El nuevo gorrón.
Conozco en Barbate a un tipo desde que tengo quince años. O tal vez dieciséis. Muy simpático, agradable y en cierto modo, con don de gentes. Pero terriblemente gorrón. Podría idear cualquier excusa para tomar copas sin pagar. Es lo que los británicos llaman scrounger y los franceses pique-assiette.
En cualquier lado sería poco menos que un apestado pero como ya dije antes, se gana a la gente con su buen humor y en Cifu, Bar Europa o en cualquier lugar donde se juegue al dominó nuestro buen gorrón encontrará quien le invite a un par de cervezas, o más.

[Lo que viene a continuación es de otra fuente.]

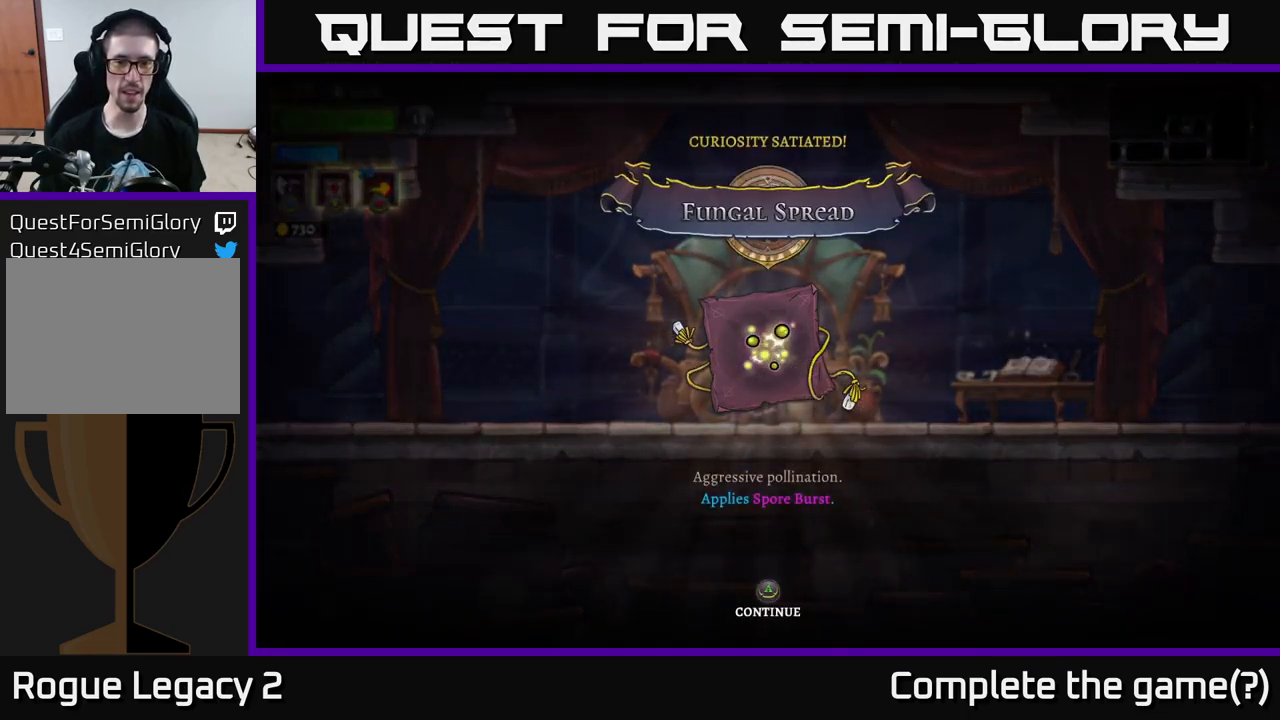
{"buttons": ["A"], "left_stick": "center", "right_stick": "center", "events": [[367, "A", "down"]]}
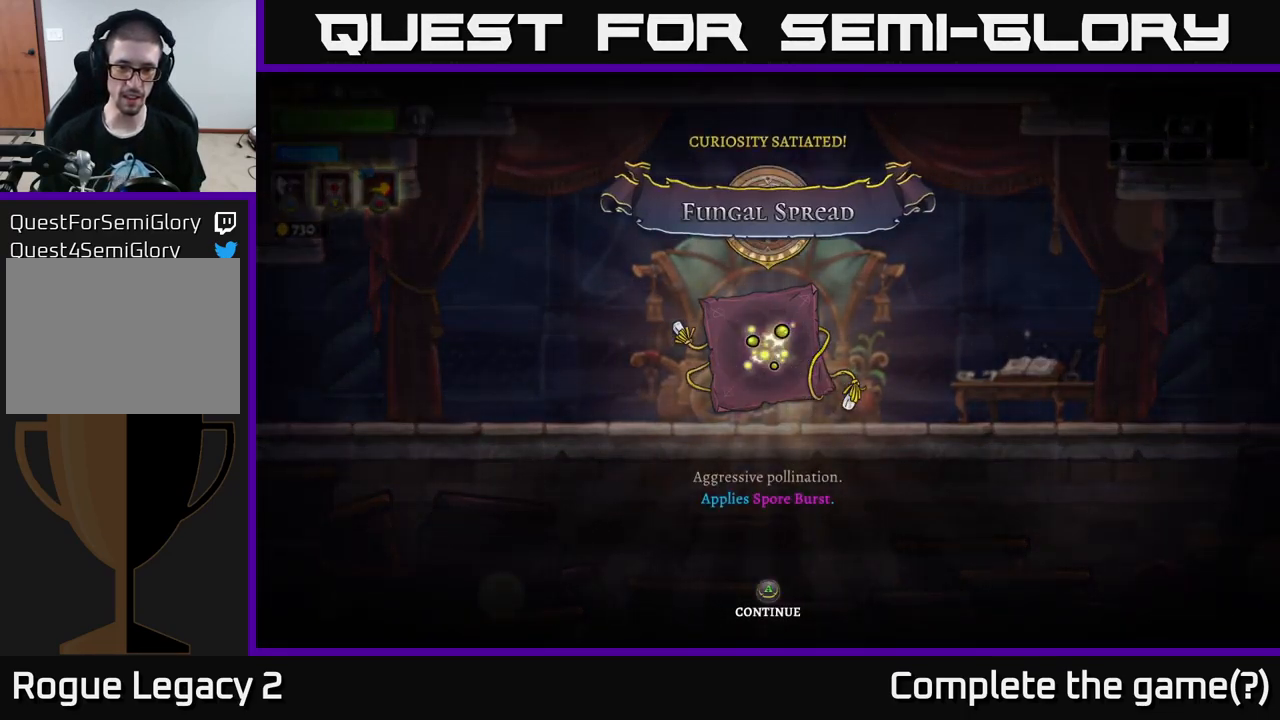
{"buttons": [], "left_stick": "center", "right_stick": "center", "events": [[17, "A", "up"], [117, "left_stick", "left"], [450, "left_stick", "center"]]}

Para colmo, desde hace días, y de forma oficial además, contamos con un nuevo gorrón que, con la excusa de ser refugiado político va a residir en Madrid a cuerpo de rey, de forma opípara y cómoda. Este nuevo refugiado político afirma que ha ganado unas elecciones en su país. En realidad, han sido unas elecciones muy discutibles y desde luego chapuceras, tan cuestionables para el que las ha ganado y para el que dice que las ha ganado.
Mientras se decide el vencedor y se publican unas actas electorales, nuestro nuevo gorrón ya ha visitado los mejores restaurantes y hoteles de Madrid, ciudad en la que va a pasar una jubilación dorada. Por supuesto con dinero público (español).
Uno y otro, son gorrones. Uno, con el dinero de sus amigos y el otro con el de los españoles.
Ahora el gorrón (el refugiado político) dice que se vuelve a Venezuela, a exigir que se le reconozca como verdadero e irreprochable vencedor de unas elecciones. Unas elecciones tan polémicas que quizá sería conveniente que se repitiesen en un plazo prudente.
Mientras tanto, uno y otro gorrón seguirán con su vida habitual, sin demasiado estrés. Son especialistas en vivir bien y a costa de los demás.